In addition to Central Washington University, six other institutions received funding: lead institution Western Washington University, Eastern Washington University, Seattle Pacific University, WSU-Vancouver, UW-Tacoma, and the Pacific Northwest National Laboratory in Richland. Also participating in the study are faculty from the University of Washington, Washington State University, Walla Walla University, Whitman College, Heritage University, Northwest University, Western Governor’s University, and Seattle University as well as a number of two-year institutions.

“Each of the partner institutions has strengths they bring to the table,” said Ed Geary, director, WWU Science, Math and Technology Education Program, and principal investigator for the grant. “The idea of a large collaboration, instead of individual competition was one of the factors that made our proposal attractive to the NSF.”

The goal of the grant is not only to improve STEM teacher preparation, but also to encourage and enable collaboration statewide.

“Our goals are to improve how we train STEM teachers, recruit more candidates, and increase diversity in the teaching ranks,” Dechaine added. “We need to create a STEM teacher population that reflects the diversity of our students.

“We also want to develop an educational system that can adapt to rapidly changing technology and science breakthroughs.”
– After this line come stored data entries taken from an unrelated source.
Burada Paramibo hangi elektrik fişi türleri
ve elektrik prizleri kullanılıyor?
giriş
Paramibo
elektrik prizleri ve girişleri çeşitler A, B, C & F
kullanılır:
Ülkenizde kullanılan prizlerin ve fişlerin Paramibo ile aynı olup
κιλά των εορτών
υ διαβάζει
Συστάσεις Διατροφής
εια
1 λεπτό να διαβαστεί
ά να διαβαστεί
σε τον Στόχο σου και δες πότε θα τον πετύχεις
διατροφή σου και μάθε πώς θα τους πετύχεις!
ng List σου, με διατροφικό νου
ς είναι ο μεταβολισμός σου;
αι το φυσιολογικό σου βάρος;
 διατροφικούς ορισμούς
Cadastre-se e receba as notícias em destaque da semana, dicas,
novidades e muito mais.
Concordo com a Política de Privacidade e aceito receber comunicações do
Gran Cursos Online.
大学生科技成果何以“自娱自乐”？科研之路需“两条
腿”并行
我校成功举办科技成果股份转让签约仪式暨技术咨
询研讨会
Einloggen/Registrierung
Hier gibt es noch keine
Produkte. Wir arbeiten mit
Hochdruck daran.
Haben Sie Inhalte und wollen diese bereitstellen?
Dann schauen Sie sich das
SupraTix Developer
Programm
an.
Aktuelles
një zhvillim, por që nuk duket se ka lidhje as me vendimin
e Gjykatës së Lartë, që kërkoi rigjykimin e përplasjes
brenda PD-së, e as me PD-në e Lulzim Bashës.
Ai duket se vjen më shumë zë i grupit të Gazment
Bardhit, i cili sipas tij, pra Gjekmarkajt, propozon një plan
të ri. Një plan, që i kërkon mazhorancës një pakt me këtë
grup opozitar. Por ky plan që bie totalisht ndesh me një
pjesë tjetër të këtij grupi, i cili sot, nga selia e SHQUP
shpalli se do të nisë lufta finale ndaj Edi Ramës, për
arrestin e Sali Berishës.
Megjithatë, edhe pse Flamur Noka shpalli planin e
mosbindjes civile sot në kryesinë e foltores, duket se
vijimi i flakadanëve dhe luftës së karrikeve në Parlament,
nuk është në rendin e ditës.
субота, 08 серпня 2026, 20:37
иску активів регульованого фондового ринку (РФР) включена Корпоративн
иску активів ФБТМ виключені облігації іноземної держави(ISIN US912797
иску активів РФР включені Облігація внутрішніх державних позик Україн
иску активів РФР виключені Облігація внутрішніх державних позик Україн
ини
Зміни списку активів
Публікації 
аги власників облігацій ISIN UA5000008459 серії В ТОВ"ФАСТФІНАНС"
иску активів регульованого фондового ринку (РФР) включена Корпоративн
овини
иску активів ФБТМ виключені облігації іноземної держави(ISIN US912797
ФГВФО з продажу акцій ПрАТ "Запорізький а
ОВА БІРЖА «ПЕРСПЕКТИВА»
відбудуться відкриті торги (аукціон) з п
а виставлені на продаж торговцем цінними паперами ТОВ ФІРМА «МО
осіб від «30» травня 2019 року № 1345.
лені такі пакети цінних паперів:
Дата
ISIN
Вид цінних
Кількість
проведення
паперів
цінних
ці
Both Dechaine and Egger have exceptional experience in developing innovative science education programs for future K-12 teachers. Dechaine is currently leading the development of an innovative new STEM teacher preparation program at CWU, and Egger is the first Washington scientist to receive the American Association for the Advancement of Science Prize for Inquiry-Based Instruction. Egger is also coordinator for CWU's participation in a $10 million, 12-institution National Science Foundation grant, "InTeGrate: Interdisciplinary Teaching of Geoscience for a Sustainable Future."

“As the Next Generation Science Standards are being implemented in Washington, we have an incredible opportunity to truly prepare teachers to be successful,” Egger said. “It requires reimagining what we do and how we do it, and acknowledging that education is a complex system. It is a daunting challenge, but an exciting one, when committed educators and professionals from across the state join forces.”